Cette dimension intègre également la confiance du répondant quant à l’exactitude de ses souvenirs.

171 1.10. Dimension ‘cohérence’

Cette dimension porte sur l’inscription du souvenir dans une histoire logique et dans un contexte spatio-temporel bien défini.

GRA15-ANN3-F : « Je suis en train de remettre en ordre mes souvenirs ».

L’individu peut se baser sur ses expériences passées pour s’assurer que son souvenir est cohérent.

NM1-HER2-F : « Donc on entre, en principe un employé vous dit bonjour ».

1.11. Dimension ‘reviviscence distanciatrice’

Cette dimension traduit la prise de recul effectuée par le répondant entre son expérience et son souvenir. L’individu effectue un effort de réflexivité pour évaluer ce qu’il lui reste de sa visite :

- Coïncidences/écarts entre les pensées au moment de l’expérience et lors du rappel CUL3-ISA3-F : « J’ai eu exactement le même ressenti. Rien n’a changé ».

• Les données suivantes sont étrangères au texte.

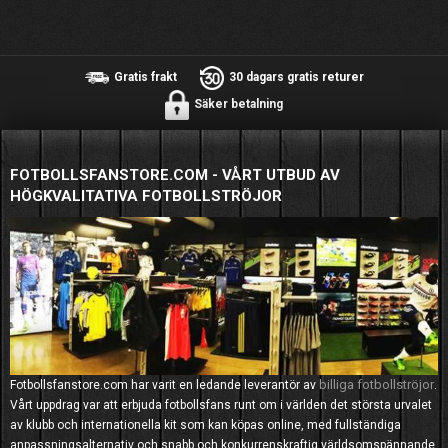
Gratis frakt
30 dagars gratis returer
Säker betalning
FOTBOLLSFANSTORE.COM - VÅRT UTBUD AV
HÖGKVALITATIVA FOTBOLLSTRÖJOR
billiga fotbollströjor
Fotbollsfanstore.com har varit en ledande leverantör av
.
Vårt uppdrag var att erbjuda fotbollsfans runt om i världen det största urvalet
av klubb och internationella kit som kan köpas online, med fullständiga
anpassningsalternativ och snabb och konkurrenskraftig världsomspännande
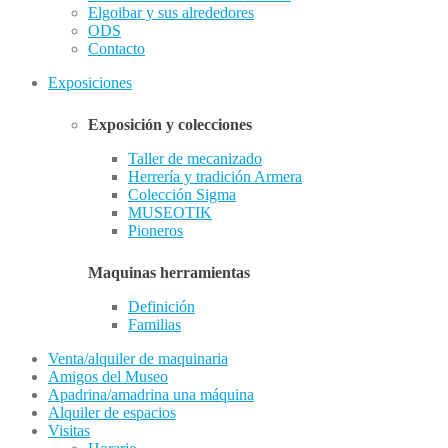
Elgoibar y sus alrededores
ODS
Contacto
Exposiciones
Exposición y colecciones
Taller de mecanizado
Herrería y tradición Armera
Colección Sigma
MUSEOTIK
Pioneros
Maquinas herramientas
Definición
Familias
Venta/alquiler de maquinaria
Amigos del Museo
Apadrina/amadrina una máquina
Alquiler de espacios
Visitas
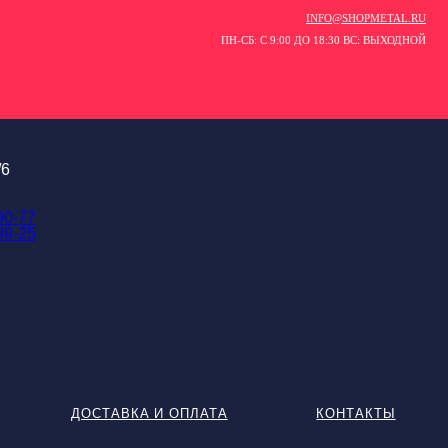
INFO@SHOPMETAL.RU
ПН-СБ: С 9:00 ДО 18:30 ВС: ВЫХОДНОЙ
/6
90-77
89-25
ДОСТАВКА И ОПЛАТА
КОНТАКТЫ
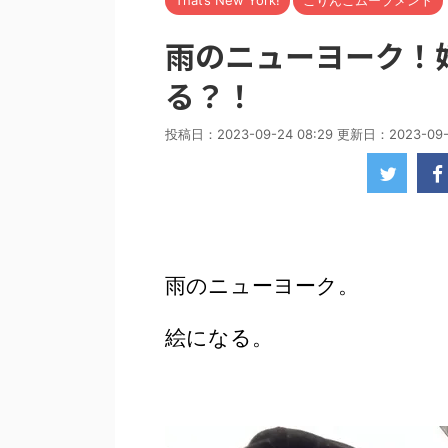
That’s New York!
こりんごムーブメント
雨のニューヨーク！
る？！
投稿日：2023-09-24 08:29 更新日：
2023-09-
雨のニューヨーク。
絵になる。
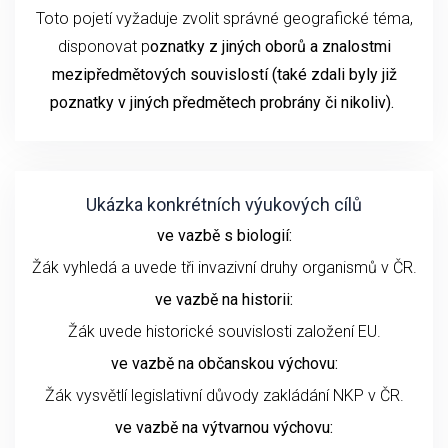
Toto pojetí vyžaduje zvolit správné geografické téma,
disponovat p
oznatky z jiných oborů a znalostmi
mezipředmětových souvislostí (také zdali byly již
poznatky v jiných předmětech probrány či nikoliv).
Ukázka konkrétních výukových cílů
ve vazbě s biologií:
Žák vyhledá a uvede tři invazivní druhy organismů v ČR.
ve vazbě na historii:
Žák uvede historické souvislosti založení EU.
ve vazbě na občanskou výchovu:
Žák vysvětlí legislativní důvody zakládání NKP v ČR.
ve vazbě na výtvarnou výchovu:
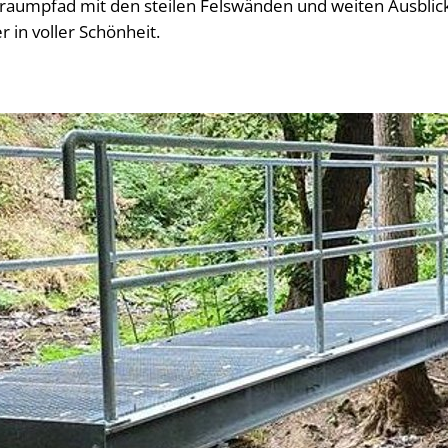
 Traumpfad mit den steilen Felswänden und weiten Ausbli
 in voller Schönheit.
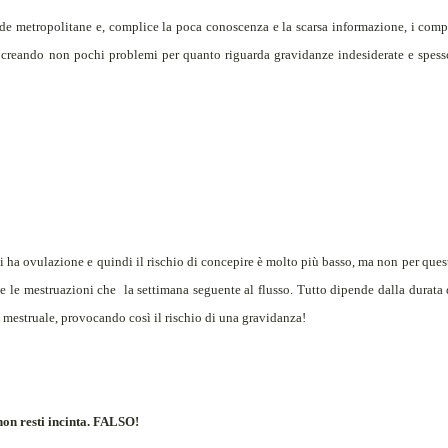
de metropolitane e, complice la poca conoscenza e la scarsa informazione, i comp
, creando non pochi problemi per quanto riguarda gravidanze indesiderate e spess
i ha ovulazione e quindi il rischio di concepire è molto più basso, ma non per ques
nte le mestruazioni che
la settimana seguente al flusso. Tutto dipende dalla durata 
 mestruale, provocando così il rischio di una gravidanza!
on resti incinta.
FALSO!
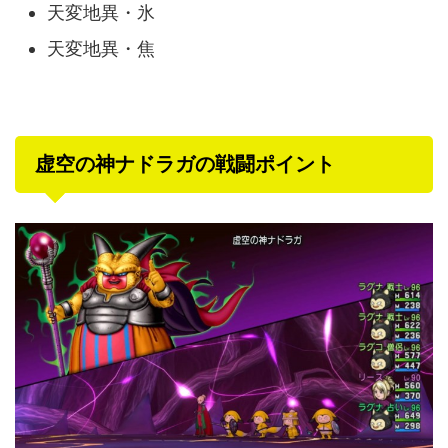
天変地異・氷
天変地異・焦
虚空の神ナドラガの戦闘ポイント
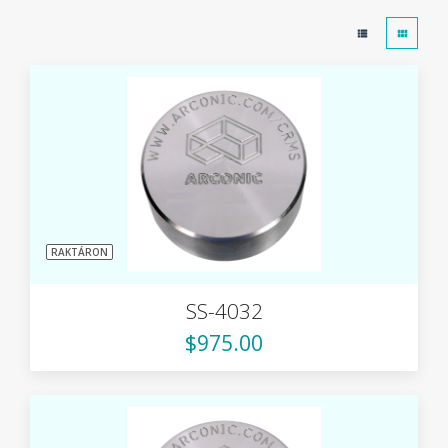
RAKTÁRON
SS-4032
$975.00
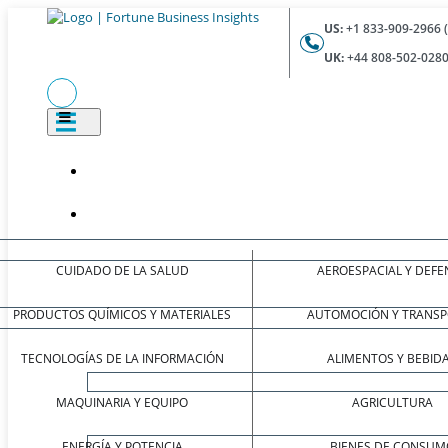
US:
+1 833-909-2966 
UK:
+44 808-502-0280
CUIDADO DE LA SALUD
AEROESPACIAL Y DEFE
PRODUCTOS QUÍMICOS Y MATERIALES
AUTOMOCIÓN Y TRANSP
TECNOLOGÍAS DE LA INFORMACIÓN
ALIMENTOS Y BEBID
MAQUINARIA Y EQUIPO
AGRICULTURA
ENERGÍA Y POTENCIA
BIENES DE CONSUM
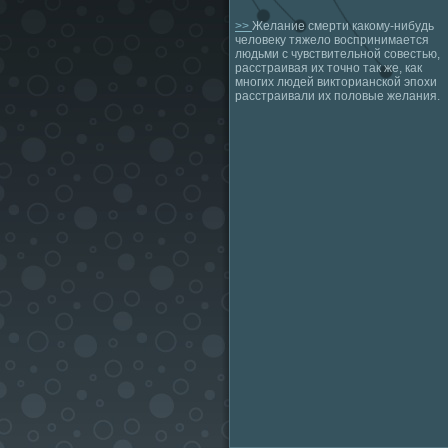
>>
Желание смерти какому-нибудь
человеку тяжело воспринимается
людьми с чувствительной совестью,
расстраивая их точно так же, как
многих людей викторианской эпохи
расстраивали их половые желания.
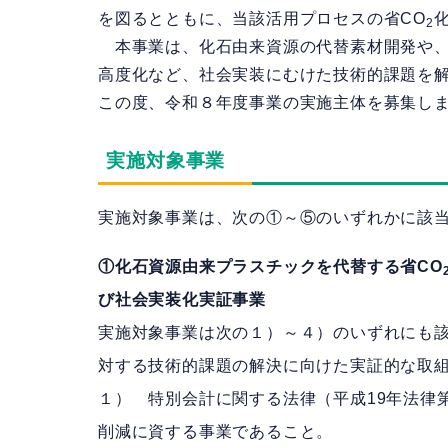
を図るとともに、当該活用プロセスの省CO
2
本事業は、化石由来資源の代替素材開発や、
高度化など、社会実装にむけた技術的課題を
この度、令和８年度事業の実施主体を募集し
実施対象事業
実施対象事業は、次の①～⑤のいずれかに該
①化石資源由来プラスチックを代替する省CO
び社会実装化実証事業
実施対象事業は次の１）～４）のいずれにも
対する技術的課題の解決に向けた実証的な
１） 特別会計に関する法律（平成19年法律
削減に資する事業であること。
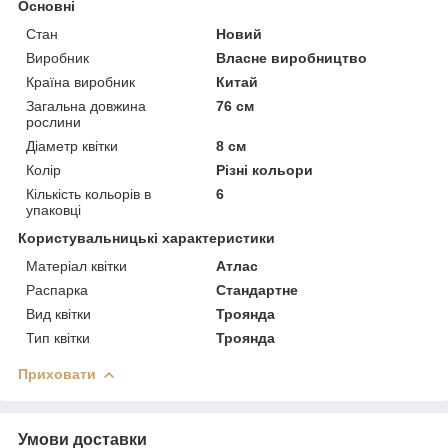
Основні
Стан
Новий
Виробник
Власне виробництво
Країна виробник
Китай
Загальна довжина
76 см
рослини
Діаметр квітки
8 см
Колір
Різні кольори
Кількість кольорів в
6
упаковці
Користувальницькі характеристики
Матеріал квітки
Атлас
Распарка
Стандартне
Вид квітки
Троянда
Тип квітки
Троянда
Приховати
Умови доставки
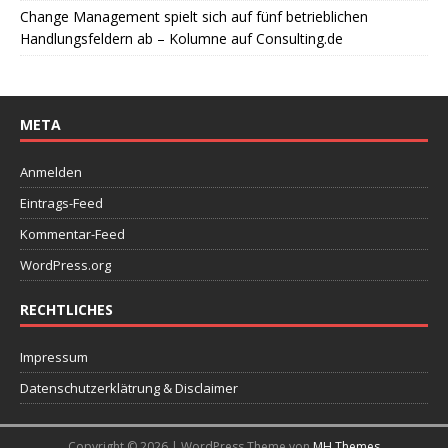
Change Management spielt sich auf fünf betrieblichen
Handlungsfeldern ab – Kolumne auf Consulting.de
META
Anmelden
Eintrags-Feed
Kommentar-Feed
WordPress.org
RECHTLICHES
Impressum
Datenschutzerklätrung & Disclaimer
Copyright © 2026 | WordPress Theme von
MH Themes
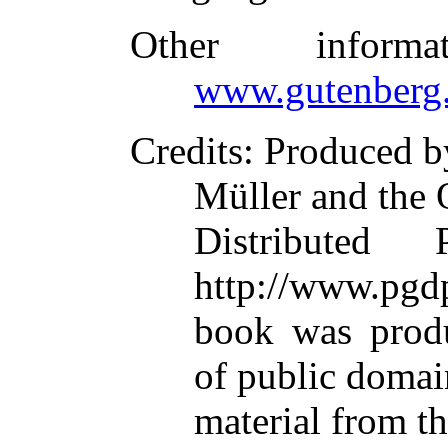
Other inform
www.gutenberg.
Credits
: Produced 
Müller and the 
Distributed
http://www.pgdp
book was prod
of public domai
material from t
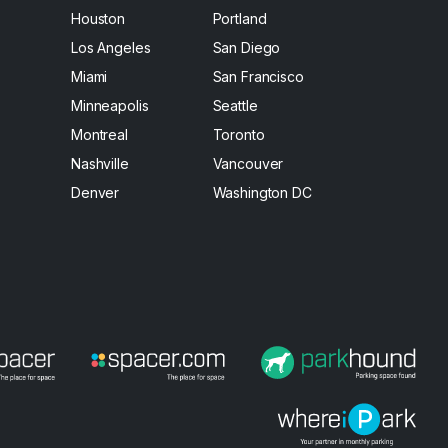
Houston
Portland
Los Angeles
San Diego
Miami
San Francisco
Minneapolis
Seattle
Montreal
Toronto
Nashville
Vancouver
Denver
Washington DC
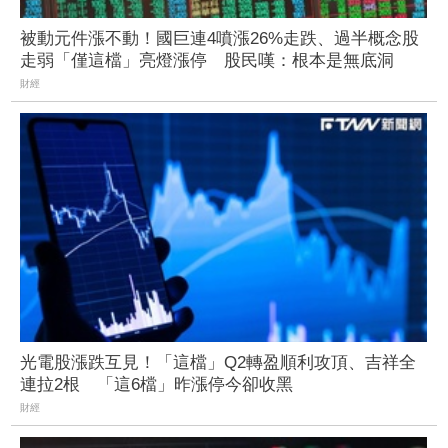
被動元件漲不動！國巨連4噴漲26%走跌、過半概念股
走弱「僅這檔」亮燈漲停 股民嘆：根本是無底洞
財經
光電股漲跌互見！「這檔」Q2轉盈順利攻頂、吉祥全
連拉2根 「這6檔」昨漲停今卻收黑
財經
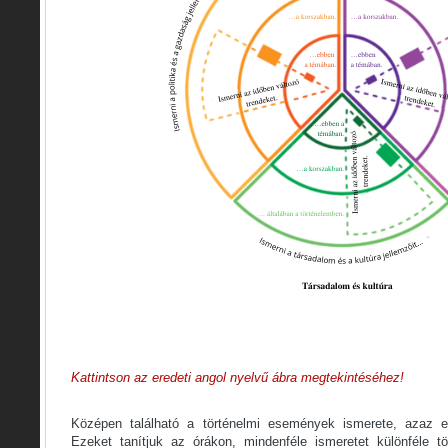
Kattintson az eredeti angol nyelvű ábra megtekintéséhez!
Középen található a történelmi események ismerete, azaz e
Ezeket tanítjuk az órákon, mindenféle ismeretet különféle tö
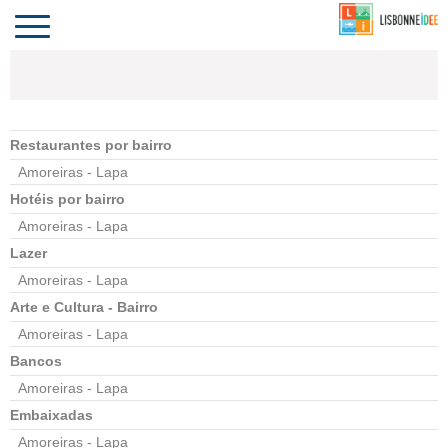
CONTACTO
INVESTIR
COMPORTA
ALGARVE
PORTUGAL
Toggle
navigation
Restaurantes por bairro
Amoreiras - Lapa
Hotéis por bairro
Amoreiras - Lapa
Lazer
Amoreiras - Lapa
Arte e Cultura - Bairro
Amoreiras - Lapa
Bancos
Amoreiras - Lapa
Embaixadas
Amoreiras - Lapa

- Coïncidences/écarts entre les sensations et le plaisir ressentis au moment de l’expérience et lors du rappel

COV20-BOU2-F : « Je me sens comme quand je suis sortie du magasin, vous savez toute contente. […] Je me sens, ça m’a rappelé la sensation agréable que j’avais eue ce jour-là ».

- Rôle de renforcement

Repenser à sa visite peut permettre au client de renforcer le souvenir qu’il en a gardé et sa volonté de poursuivre sa relation avec l’enseigne.

GRA13-LOR2-F : « ça ne fait que conforter le fait que j’aime bien aller dans le magasin ».

- Reviviscence de l’expérience

Le fait de parler de sa visite peut donner au répondant l’impression de la revivre une seconde fois. Cette reviviscence semble plus prononcée chez les personnes ayant été capable de répondre à la question sur la perspective par laquelle elle s’était remémorée leur visite.

DOF8-FAV3-F : « ça fait revivre ce plaisir ».

Le souvenir peut aller jusqu’à donner envie au répondant de revivre physiquement son expérience.

172 NCE3-PEC3-H : « Et d’en parler, comme la dernière fois, c’est ce que je vous avais dit, ça me donne envie de prendre un café. Toujours. Mais là, le temps que j’arrive, je vais m’en faire un en arrivant de café ».

L’analyse manuelle des micro-récits supporte la structure du souvenir de l’expérience suggérée par la revue de la littérature (voir chapitre 2). Nous retrouvons ainsi sept dimensions qui constituent le contenu du souvenir de l’expérience (et qui sont accessoirement des dimensions de l’expérience) et quatre dimensions qui sont relatives à la nature du souvenir de l’expérience.